Au détour du chemin, je repérai Dani, agenouillée par terre près d'un vélo retourné, la jupe de sa robe noire étalée en corolle autour d'elle. Elle ne pouvait pas me voir parce qu'elle avait la tête penchée sur la roue arrière, mais moi, j'avais plein feux sur son visage ; son air triste et perplexe, vaguement contrarié.

Sa beauté m'atteignit en pleine poitrine comme un uppercut du droit.

Je l'aurais dessinée qu'au fusain. Portrait : la tristesse dans les yeux

Elle portait le deuil comme certaines portent une parure. Le visage dénué de tout maquillage, aucun bijou à part ses sempiternelles bagues en argent (l'une au pouce, l'autre à l'index) ; c'était comme si son chagrin l'embellissait.

─ Dani, murmurai-je.

Elle sursauta et leva vivement la tête vers moi. Sa queue de cheval toute bouclée glissa de son épaule. Plein de mèches noires s'en était échappées, lui donnant un air vaguement décoiffé qui lui donnait l'air vulnérable et plus jeune. Je vis qu'elle n'était pas mécontente de me voir, mais très vite, une expression neutre s'installa sur son visage, comme ce matin sur les marches du musée.

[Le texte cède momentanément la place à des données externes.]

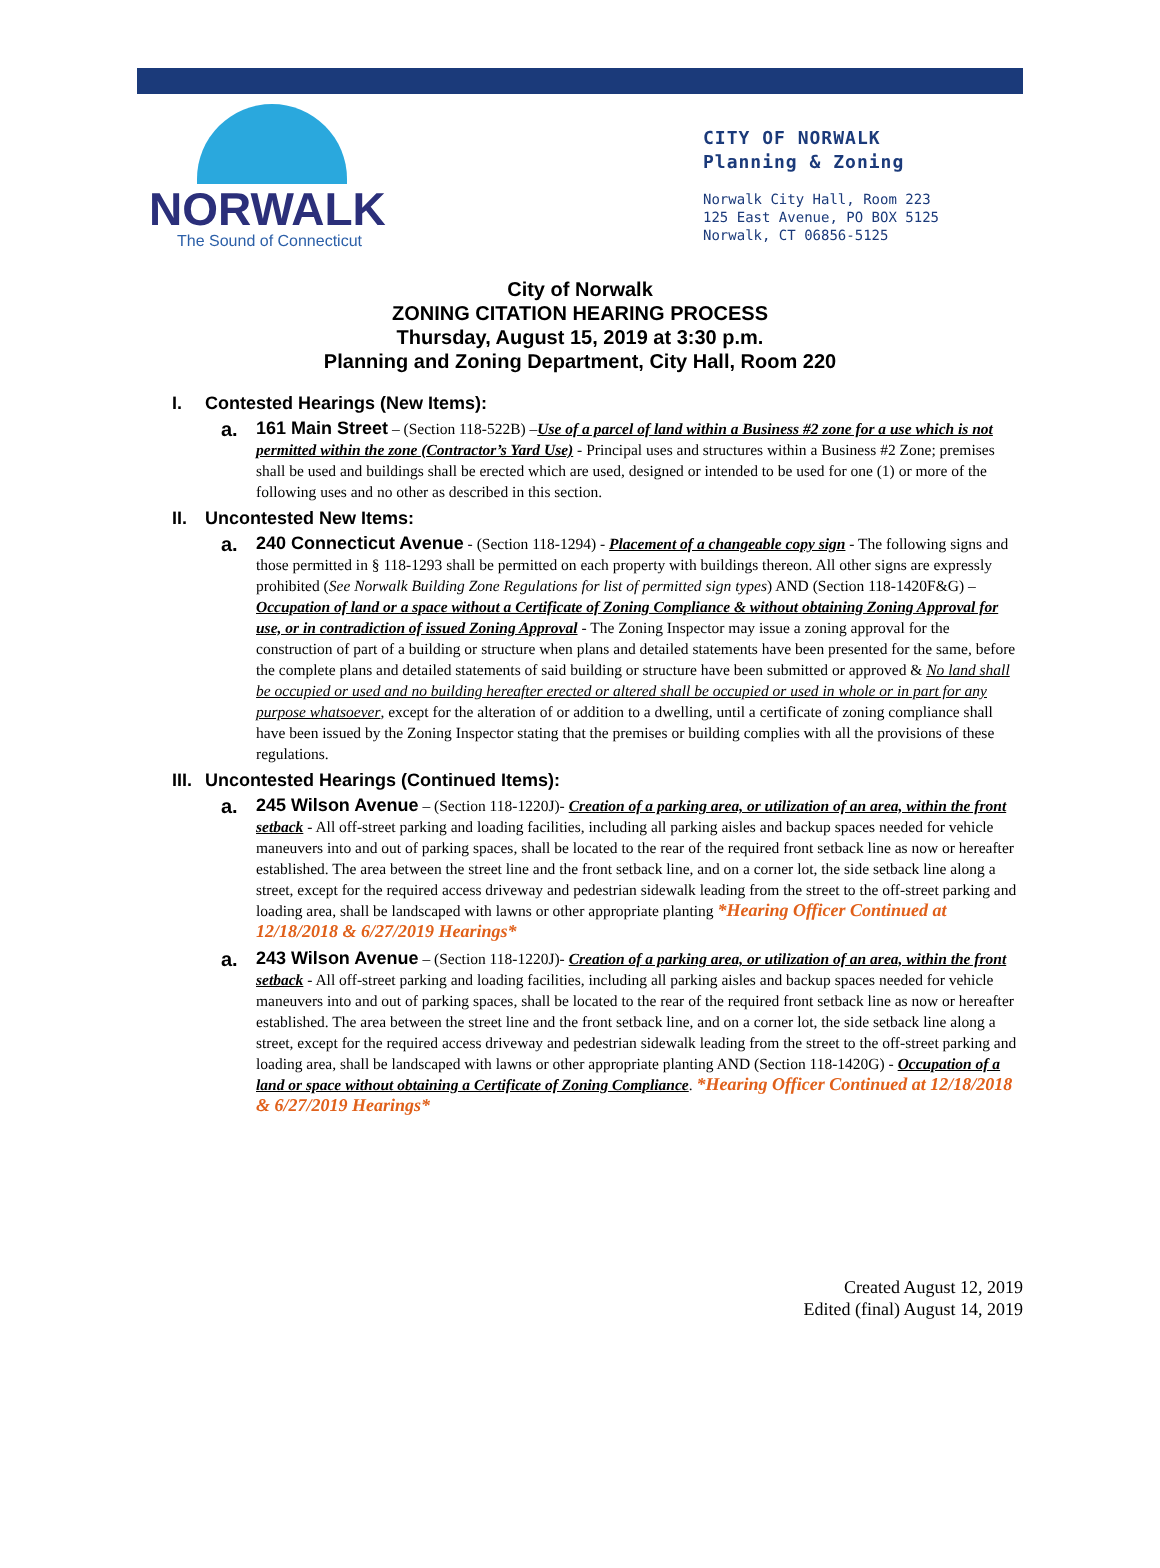NORWALK
The Sound of Connecticut
CITY OF NORWALK
Planning & Zoning
Norwalk City Hall, Room 223
125 East Avenue, PO BOX 5125
Norwalk, CT 06856-5125
City of Norwalk
ZONING CITATION HEARING PROCESS
Thursday, August 15, 2019 at 3:30 p.m.
Planning and Zoning Department, City Hall, Room 220
I. Contested Hearings (New Items):
a. 161 Main Street – (Section 118-522B) –Use of a parcel of land within a Business #2 zone for a use which is not permitted within the zone (Contractor’s Yard Use) - Principal uses and structures within a Business #2 Zone; premises shall be used and buildings shall be erected which are used, designed or intended to be used for one (1) or more of the following uses and no other as described in this section.
II. Uncontested New Items:
a. 240 Connecticut Avenue - (Section 118-1294) - Placement of a changeable copy sign - The following signs and those permitted in § 118-1293 shall be permitted on each property with buildings thereon. All other signs are expressly prohibited (See Norwalk Building Zone Regulations for list of permitted sign types) AND (Section 118-1420F&G) – Occupation of land or a space without a Certificate of Zoning Compliance & without obtaining Zoning Approval for use, or in contradiction of issued Zoning Approval - The Zoning Inspector may issue a zoning approval for the construction of part of a building or structure when plans and detailed statements have been presented for the same, before the complete plans and detailed statements of said building or structure have been submitted or approved & No land shall be occupied or used and no building hereafter erected or altered shall be occupied or used in whole or in part for any purpose whatsoever, except for the alteration of or addition to a dwelling, until a certificate of zoning compliance shall have been issued by the Zoning Inspector stating that the premises or building complies with all the provisions of these regulations.
III. Uncontested Hearings (Continued Items):
a. 245 Wilson Avenue – (Section 118-1220J)- Creation of a parking area, or utilization of an area, within the front setback - All off-street parking and loading facilities, including all parking aisles and backup spaces needed for vehicle maneuvers into and out of parking spaces, shall be located to the rear of the required front setback line as now or hereafter established. The area between the street line and the front setback line, and on a corner lot, the side setback line along a street, except for the required access driveway and pedestrian sidewalk leading from the street to the off-street parking and loading area, shall be landscaped with lawns or other appropriate planting *Hearing Officer Continued at 12/18/2018 & 6/27/2019 Hearings*
a. 243 Wilson Avenue – (Section 118-1220J)- Creation of a parking area, or utilization of an area, within the front setback - All off-street parking and loading facilities, including all parking aisles and backup spaces needed for vehicle maneuvers into and out of parking spaces, shall be located to the rear of the required front setback line as now or hereafter established. The area between the street line and the front setback line, and on a corner lot, the side setback line along a street, except for the required access driveway and pedestrian sidewalk leading from the street to the off-street parking and loading area, shall be landscaped with lawns or other appropriate planting AND (Section 118-1420G) - Occupation of a land or space without obtaining a Certificate of Zoning Compliance. *Hearing Officer Continued at 12/18/2018 & 6/27/2019 Hearings*
Created August 12, 2019
Edited (final) August 14, 2019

─ Alessio, rétorqua-t-elle.

Elle se redressa en s'époussetant les mains.

─ Besoin d'aide ? demandai-je, me sentant bête.

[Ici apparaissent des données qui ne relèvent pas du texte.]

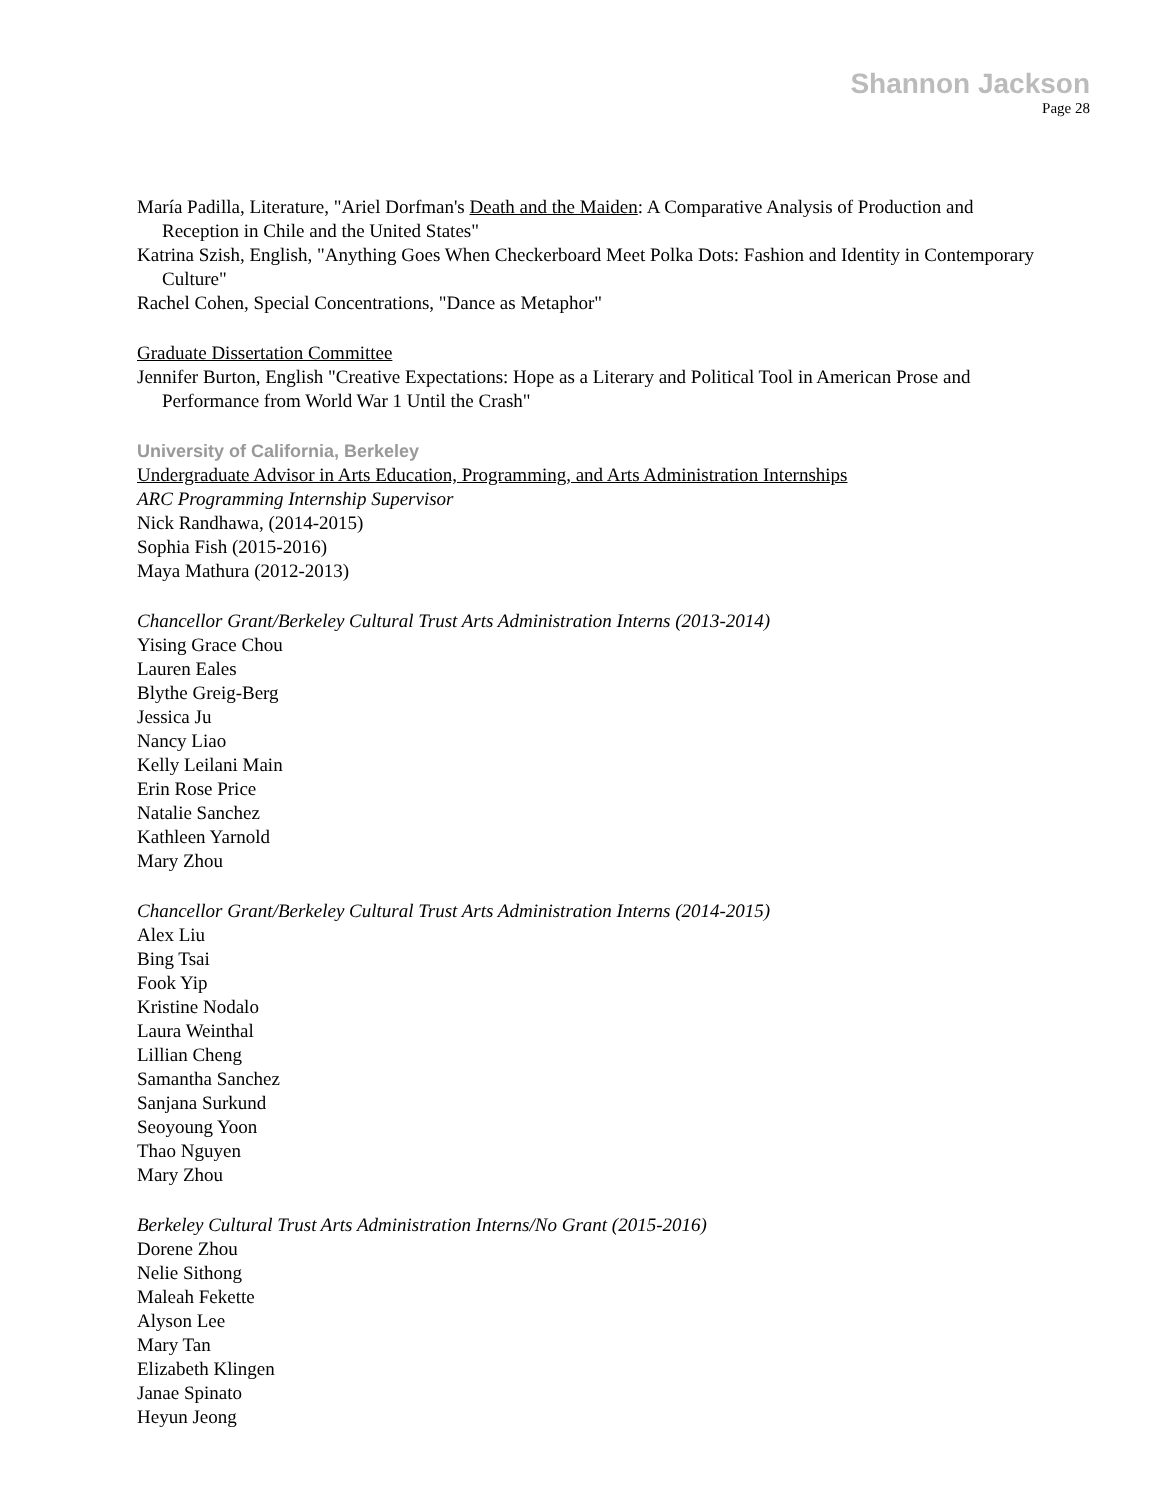Shannon Jackson
Page 28
María Padilla, Literature, "Ariel Dorfman's Death and the Maiden: A Comparative Analysis of Production and Reception in Chile and the United States"
Katrina Szish, English, "Anything Goes When Checkerboard Meet Polka Dots: Fashion and Identity in Contemporary Culture"
Rachel Cohen, Special Concentrations, "Dance as Metaphor"
Graduate Dissertation Committee
Jennifer Burton, English "Creative Expectations: Hope as a Literary and Political Tool in American Prose and Performance from World War 1 Until the Crash"
University of California, Berkeley
Undergraduate Advisor in Arts Education, Programming, and Arts Administration Internships
ARC Programming Internship Supervisor
Nick Randhawa, (2014-2015)
Sophia Fish (2015-2016)
Maya Mathura (2012-2013)
Chancellor Grant/Berkeley Cultural Trust Arts Administration Interns (2013-2014)
Yising Grace Chou
Lauren Eales
Blythe Greig-Berg
Jessica Ju
Nancy Liao
Kelly Leilani Main
Erin Rose Price
Natalie Sanchez
Kathleen Yarnold
Mary Zhou
Chancellor Grant/Berkeley Cultural Trust Arts Administration Interns (2014-2015)
Alex Liu
Bing Tsai
Fook Yip
Kristine Nodalo
Laura Weinthal
Lillian Cheng
Samantha Sanchez
Sanjana Surkund
Seoyoung Yoon
Thao Nguyen
Mary Zhou
Berkeley Cultural Trust Arts Administration Interns/No Grant (2015-2016)
Dorene Zhou
Nelie Sithong
Maleah Fekette
Alyson Lee
Mary Tan
Elizabeth Klingen
Janae Spinato
Heyun Jeong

Je me sentais un brin dépassé par l'élan qui me poussait vers Dani, envers et contre tout, contre tous.

Toujours mes vieux travers.

Toujours mes heures les plus noires.

─ Je suppose que oui, répondit Dani. Jules ne voulait pas rentrer. Camille m'a prêté un vélo. J'ai crevé.

Je me penchai pour examiner l'engin.

─ Il faut une rustine. Non, en fait, faut carrément changer la chambre à air, c'est déchiré sur au moins sept centimètres. Et il faudrait un remonte-pneu pour démonter le pneu et sortir ladite chambre à air.

─ Et tu as tout ça sur toi ? ironisa Dani, froide.

─ Non, mais je peux t'accompagner jusqu'au garage le plus proche, si tu veux.

─ Si tu n'as rien de mieux à faire...

Dani fixait un arbre sur le bord de la route, l'air fermé.

Clairement, elle faisait tout son possible pour ne pas me regarder, et ça me faisait vraiment mal. Bon Dieu ! on en était vraiment arrivé là.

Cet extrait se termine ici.